Neat. I actually just did this for a game a couple of weeks ago. My approach was just slightly different, though. Instead of adding up the total odds in it's own variable, I just looped through the items, adding the last items odds to its own. So if I have item weights of [1, 2, 3] it becomes [1, 3, 6]. This makes it so that the last index is the total odds and removes the need to subtract anything from "n" because that's all precomputed.
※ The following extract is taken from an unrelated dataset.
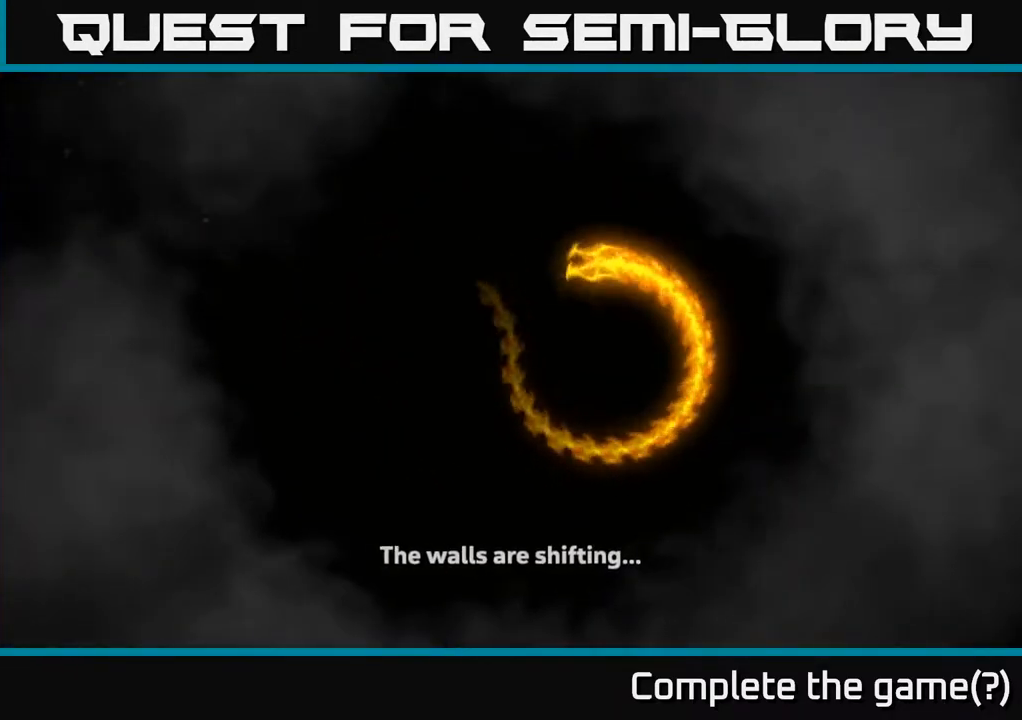
{"buttons": [], "left_stick": "right", "events": []}
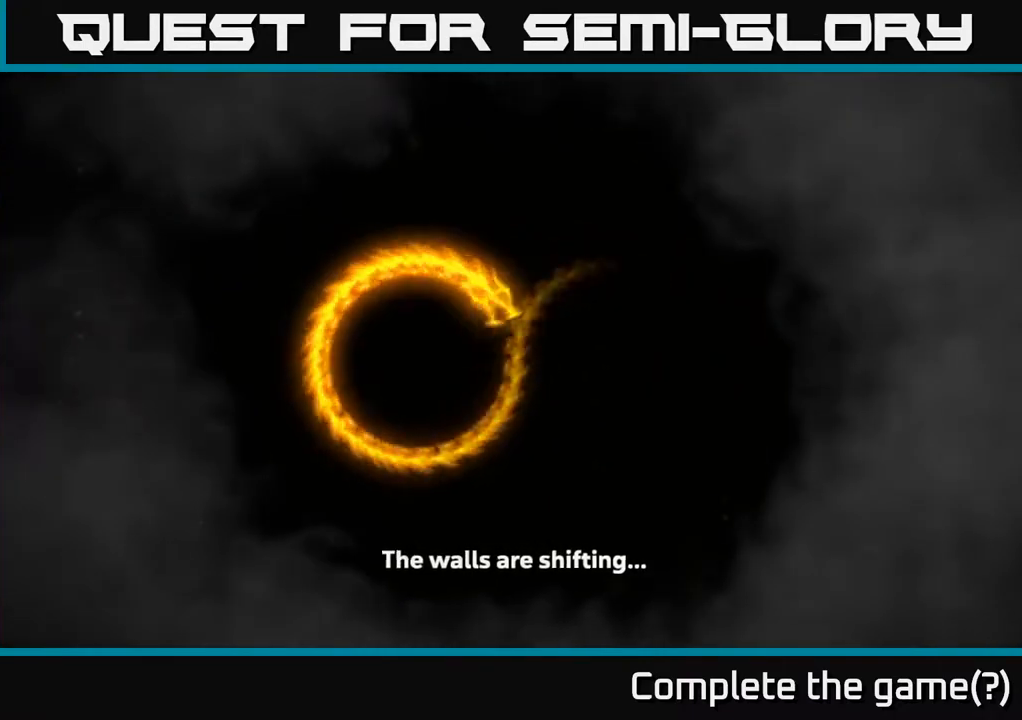
{"buttons": [], "left_stick": "right", "events": []}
Would it make a difference? Probably not, but I thought it might be interesting to share
I've seen that in the wild once or twice, the math turns out the same but I think pre-adjusting the weights like this makes debugging a little harder if you (for example) print out the table and see (1, 3, 6) when you initialized it to (1, 2, 3)
@@DragoniteSpam Well, the benefit is no subtraction inside the loop, but realistically this will make no measurable difference unless you have extremely large lists
Was expecting animation curves, but leaving disappointed. Regardless, great video! Always nice to have videos that answer common discord server questions.
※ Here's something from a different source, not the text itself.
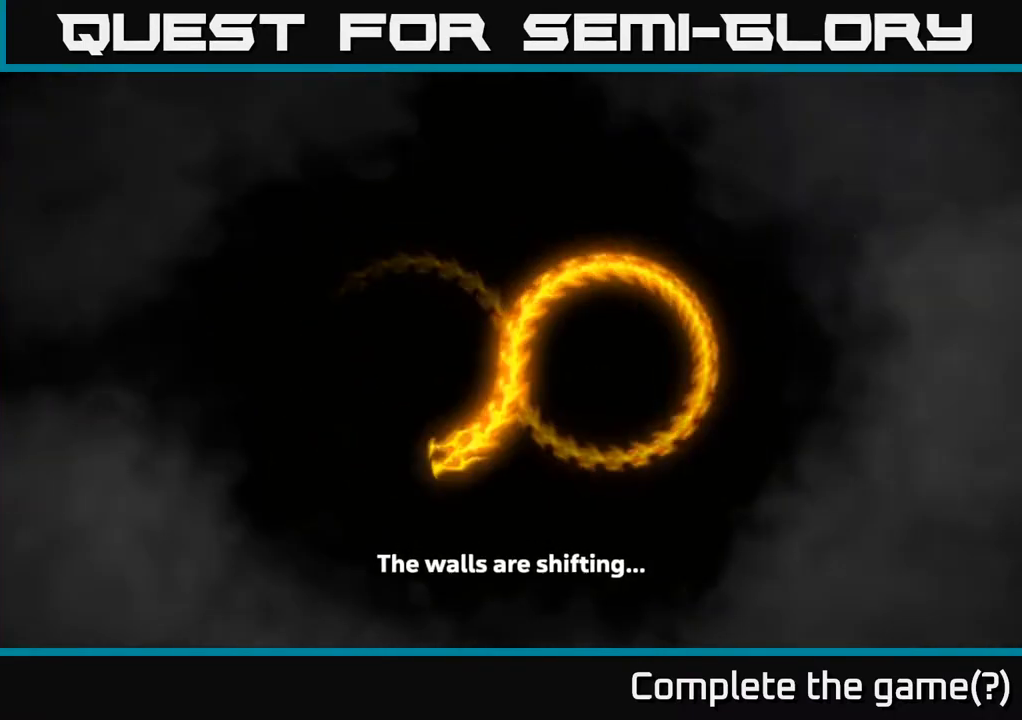
{"buttons": [], "left_stick": "right", "events": []}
I guess if you have large list of items, you could transform linear search to binary search 🤔 Give items prefix sum, then find location for random value. Doing this only makes sense when same weights are used multiple times, as creating prefix sum takes some time (required to be done once, so good if reused).
@@DragoniteSpam Yeah, for less than 10 items linear search is more than sufficient. I would imagine binary search would be useful for runtime generated lists, not specifically crafted ones. Like you have a large quantity of instances, and you want to pick a handful of them based on some attribute as the weight.